Commitment and Discipline

At some point in all the commitments you make you will wonder if the commitment is just darn silly. You may Stop and ask, Do I Really Have to do This? This is especially likely if the commitment may lead to social discomfort, such as an unconventional diet. When everyone else- including your past self- is chugging down milk with Oreo cookies you may wonder why you’ve stopped doing the same.

You might even step over your own boundaries and give the forbidden commitment-breaking action a try. If you choose to make such actions a part of your life again, the commitment wasn’t really right for you.

This may be for several reasons: 1) you don’t have the discipline to continue with it and see that even though it may hurt now it will be worthwhile in the long run; 2) your old habits might as well be carved in you; 3) the commitment is too scary, and you are not ready to face this fear; and, 4) the commitment is just darned silly.

The general problem of (1) can be resolved steadily over the course of a lifetime. Start by tackling small challenges and gradually work your way up, as you would in weight training. Find a challenge you can go to work with everyday, so that it basically becomes a commitment.

If you can find one thing to commit to doing on a regular basis, that behavior may become the basis for heightened discipline across your whole life. This is about the same as the keystone habit described by Charles Duhigg in the Power of Habit. A keystone habit is one that appears related to improvements in all aspects of a person’s life. The example Duhigg often points to is regular exercise, which is related to improvements in diet and workday productivity.

For me the keystone commitment, if you will, has likewise been exercise—running, in particular. There’s no way I could have changed my whole diet or adapted to Polyphasic Sleep or committed to writing everyday for a month like I am right now if I didn’t have a consistent yet challenge-filled history of running. Instead, I would be the blob of laziness that lived on my parents' couch for the first 12 years of my life. Even though it’s a pretty deeply ingrained behavior in me at this point, upping the ante in running seems to continue to benefit me. Polyphasic sleep might have been too hard before I ever ran an ultramarathon.

 

Instead of intellectualizing, I would like to pose a challenge to you. If you don’t think you have one, I want you to choose a behavior you think would make a good keystone commitment and then give yourself a period of time- maybe three months- in which to make this behavior a regular part of your life. If you’ve never had much of a positive keystone commitment before (positive meaning not an addiction) it may be difficult to imagine at this point that you can make effective, long-term commitments—this new one, in particular. If that thought is burdensome you may want to start by committing to something within a fixed period of time, such as 30 days or even just 2 weeks if that feels too long. After this test you can determine whether this behavior is right for you and, if so, how often you should carry it out (e.g. everyday, once per week). Remember that you can trash the behavior after time’s up if you want, but for just this brief instant of your life you’re going to do things a bit differently.

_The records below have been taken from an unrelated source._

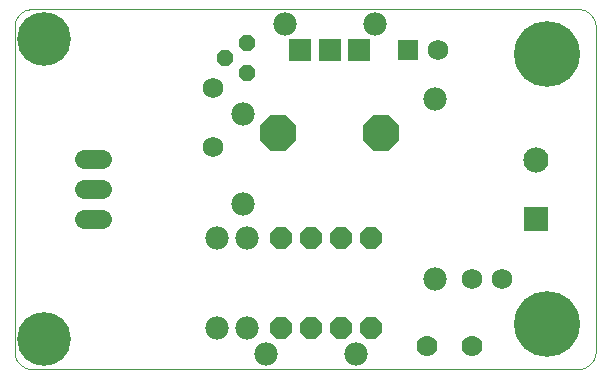
<source format=gts>
G75*
G70*
%OFA0B0*%
%FSLAX24Y24*%
%IPPOS*%
%LPD*%
%AMOC8*
5,1,8,0,0,1.08239X$1,22.5*
%
%ADD10C,0.0000*%
%ADD11OC8,0.0720*%
%ADD12C,0.0780*%
%ADD13C,0.0640*%
%ADD14C,0.2190*%
%ADD15R,0.0840X0.0840*%
%ADD16C,0.0840*%
%ADD17R,0.0780X0.0780*%
%ADD18OC8,0.1221*%
%ADD19C,0.0690*%
%ADD20C,0.0700*%
%ADD21R,0.0690X0.0690*%
%ADD22OC8,0.0560*%
%ADD23C,0.1790*%
D10*
X004225Y003191D02*
X004225Y014006D01*
X004227Y014052D01*
X004232Y014098D01*
X004241Y014144D01*
X004254Y014189D01*
X004270Y014232D01*
X004289Y014274D01*
X004312Y014315D01*
X004338Y014353D01*
X004367Y014390D01*
X004398Y014424D01*
X004432Y014455D01*
X004469Y014484D01*
X004507Y014510D01*
X004548Y014533D01*
X004590Y014552D01*
X004633Y014568D01*
X004678Y014581D01*
X004724Y014590D01*
X004770Y014595D01*
X004816Y014597D01*
X004816Y014596D02*
X023005Y014596D01*
X023005Y014597D02*
X023051Y014595D01*
X023097Y014590D01*
X023143Y014581D01*
X023188Y014568D01*
X023231Y014552D01*
X023273Y014533D01*
X023314Y014510D01*
X023352Y014484D01*
X023389Y014455D01*
X023423Y014424D01*
X023454Y014390D01*
X023483Y014353D01*
X023509Y014315D01*
X023532Y014274D01*
X023551Y014232D01*
X023567Y014189D01*
X023580Y014144D01*
X023589Y014098D01*
X023594Y014052D01*
X023596Y014006D01*
X023595Y014006D02*
X023595Y003191D01*
X023596Y003191D02*
X023594Y003145D01*
X023589Y003099D01*
X023580Y003053D01*
X023567Y003008D01*
X023551Y002965D01*
X023532Y002923D01*
X023509Y002882D01*
X023483Y002844D01*
X023454Y002807D01*
X023423Y002773D01*
X023389Y002742D01*
X023352Y002713D01*
X023314Y002687D01*
X023273Y002664D01*
X023231Y002645D01*
X023188Y002629D01*
X023143Y002616D01*
X023097Y002607D01*
X023051Y002602D01*
X023005Y002600D01*
X004816Y002600D01*
X004770Y002602D01*
X004724Y002607D01*
X004678Y002616D01*
X004633Y002629D01*
X004590Y002645D01*
X004548Y002664D01*
X004507Y002687D01*
X004469Y002713D01*
X004432Y002742D01*
X004398Y002773D01*
X004367Y002807D01*
X004338Y002844D01*
X004312Y002882D01*
X004289Y002923D01*
X004270Y002965D01*
X004254Y003008D01*
X004241Y003053D01*
X004232Y003099D01*
X004227Y003145D01*
X004225Y003191D01*
D11*
X013100Y003975D03*
X014100Y003975D03*
X015100Y003975D03*
X016100Y003975D03*
X016100Y006975D03*
X015100Y006975D03*
X014100Y006975D03*
X013100Y006975D03*
D12*
X011974Y006954D03*
X010975Y006954D03*
X011850Y008100D03*
X011850Y011100D03*
X013225Y014100D03*
X016225Y014100D03*
X018225Y011600D03*
X018225Y005600D03*
X015600Y003100D03*
X012600Y003100D03*
X011974Y003954D03*
X010975Y003954D03*
D13*
X007150Y007600D02*
X006550Y007600D01*
X006550Y008600D02*
X007150Y008600D01*
X007150Y009600D02*
X006550Y009600D01*
D14*
X021975Y013100D03*
X021975Y004100D03*
D15*
X021600Y007600D03*
D16*
X021600Y009569D03*
D17*
X015709Y013231D03*
X014725Y013231D03*
X013741Y013231D03*
D18*
X012993Y010475D03*
X016457Y010475D03*
D19*
X018350Y013225D03*
X010850Y011959D03*
X010850Y009991D03*
X019475Y005600D03*
X020475Y005600D03*
D20*
X019475Y003350D03*
X017975Y003350D03*
D21*
X017350Y013225D03*
D22*
X011975Y013475D03*
X011225Y012975D03*
X011975Y012475D03*
D23*
X005200Y013600D03*
X005200Y003600D03*
M02*

</source>
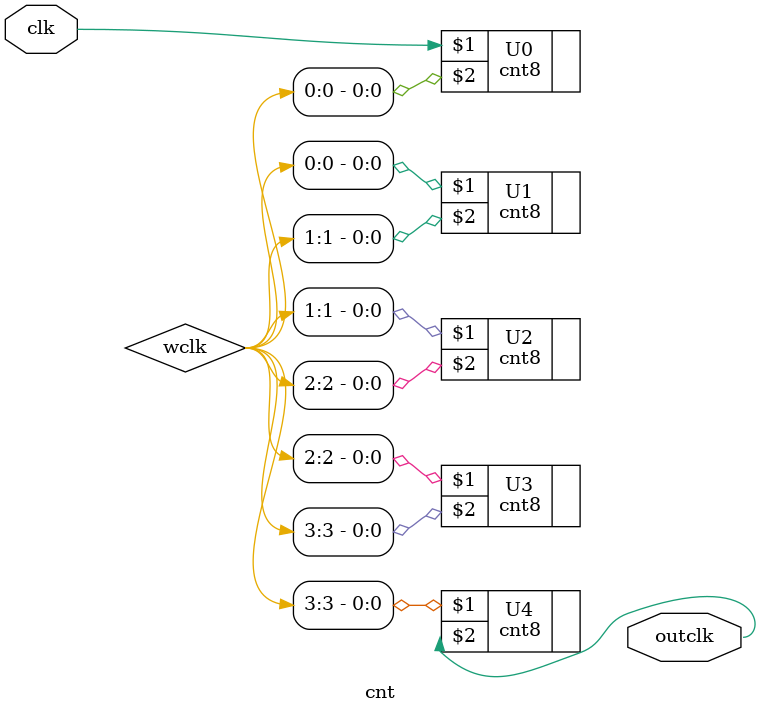
<source format=v>
module cnt (clk, outclk);

input clk;
output outclk;

wire [3:0] wclk;

cnt8 U0(clk, wclk[0]);
cnt8 U1(wclk[0], wclk[1]);
cnt8 U2(wclk[1], wclk[2]);
cnt8 U3(wclk[2], wclk[3]);
cnt8 U4(wclk[3], outclk);

endmodule
</source>
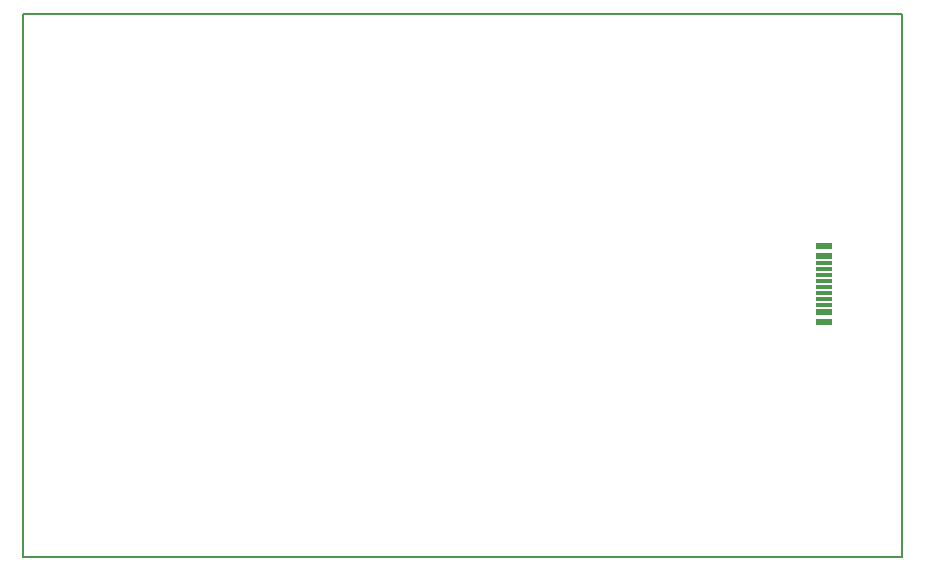
<source format=gbr>
G04 #@! TF.GenerationSoftware,KiCad,Pcbnew,7.0.11+1*
G04 #@! TF.ProjectId,radwag_scale,72616477-6167-45f7-9363-616c652e6b69,rev?*
G04 #@! TF.SameCoordinates,Original*
G04 #@! TF.FileFunction,Paste,Top*
G04 #@! TF.FilePolarity,Positive*
%FSLAX46Y46*%
G04 Gerber Fmt 4.6, Leading zero omitted, Abs format (unit mm)*
%MOMM*%
%LPD*%
G01*
G04 APERTURE LIST*
G04 #@! TA.AperFunction,Profile*
%ADD10C,0.200000*%
G04 #@! TD*
%ADD11R,1.450000X0.600000*%
%ADD12R,1.450000X0.300000*%
G04 APERTURE END LIST*
D10*
X66330000Y-35560000D02*
X140716000Y-35560000D01*
X140716000Y-81534000D01*
X66330000Y-81534000D01*
X66330000Y-35560000D01*
D11*
X134115000Y-61600000D03*
X134115000Y-60800000D03*
D12*
X134115000Y-59650000D03*
X134115000Y-58650000D03*
X134115000Y-58150000D03*
X134115000Y-57150000D03*
D11*
X134115000Y-56000000D03*
X134115000Y-55200000D03*
X134115000Y-55200000D03*
X134115000Y-56000000D03*
D12*
X134115000Y-56650000D03*
X134115000Y-57650000D03*
X134115000Y-59150000D03*
X134115000Y-60150000D03*
D11*
X134115000Y-60800000D03*
X134115000Y-61600000D03*
M02*

</source>
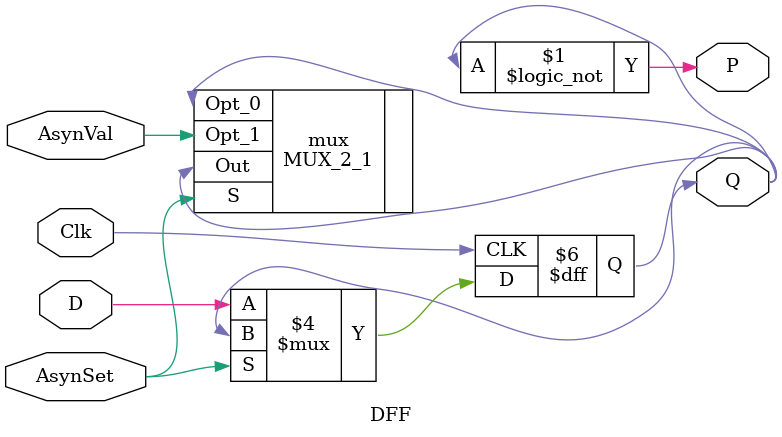
<source format=v>
module DFF(
        output reg Q,
        output P,
        input  D,
        input  Clk,
        input  AsynSet,
        input  AsynVal);
        assign P=!Q;
        MUX_2_1 mux(.Out(Q),.S(AsynSet),.Opt_0(Q),.Opt_1(AsynVal)); // When AsynSet=0 but no Clock yet, Q will hold
        always @(posedge Clk)
        begin
            // Always let change Q on positive edge of clock and AsynSet=0
            if(AsynSet==0)
                Q<=D;                   
        end
endmodule
</source>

You may be wondering whether a keystone commitment has to be physical. What’s good about a physical commitment, such as exercise or dietary changes, is that even if it doesn’t improve the other aspects of your life your body will become healthier. Surely a commitment to eating Whoppers would be a poor choice for increasing discipline: if you want to become more disciplined, you pretty much have to choose a healthy habit.

Commitments that aren’t physiologically based like practicing an instrument or writing comedy don’t seem as likely to lead to physical health improvements than physical health improvements leading to intellectual improvements. If this is truth, physically-based commitments are more accurately called keystone than any other. But this may not be true for everyone. For one person playing the guitar on a daily basis might somehow inspire them to exercise: you can’t be certain unless you are that person.

In addition, some intellectual commitments aren’t as convenient as exercise: you can run or do body-weight squats anywhere at any time, but there’s less likely to be a book to read everywhere you go. If you end up in the middle of the wilderness the game as to which behavior will persist is pretty much set.

I don’t want to discourage the development of discipline from intellectual commitments, however. I think it’d be cool if someone could genuinely derive most of their discipline from these and then have that discipline spill over into physical commitments.

If you aren’t sure of what to commit to, pick what you think will be the healthiest for you yet also fairly convenient. If you feel certain that an activity is improving your health on some level- whether it be physical, emotional, mental, or all three- you’ll feel more comfortable about doing it on a regular basis. However, asking yourself to hop in a float tank for an hour everyday is probably inconvenient unless you own one. Even then, good luck when you leave the house for a day.

 

Enough words have been said: pick something and get going. If you don’t thank yourself now or even a few months from now, in five years you may look back gratefully on one of the best decisions you’ve ever made in your life.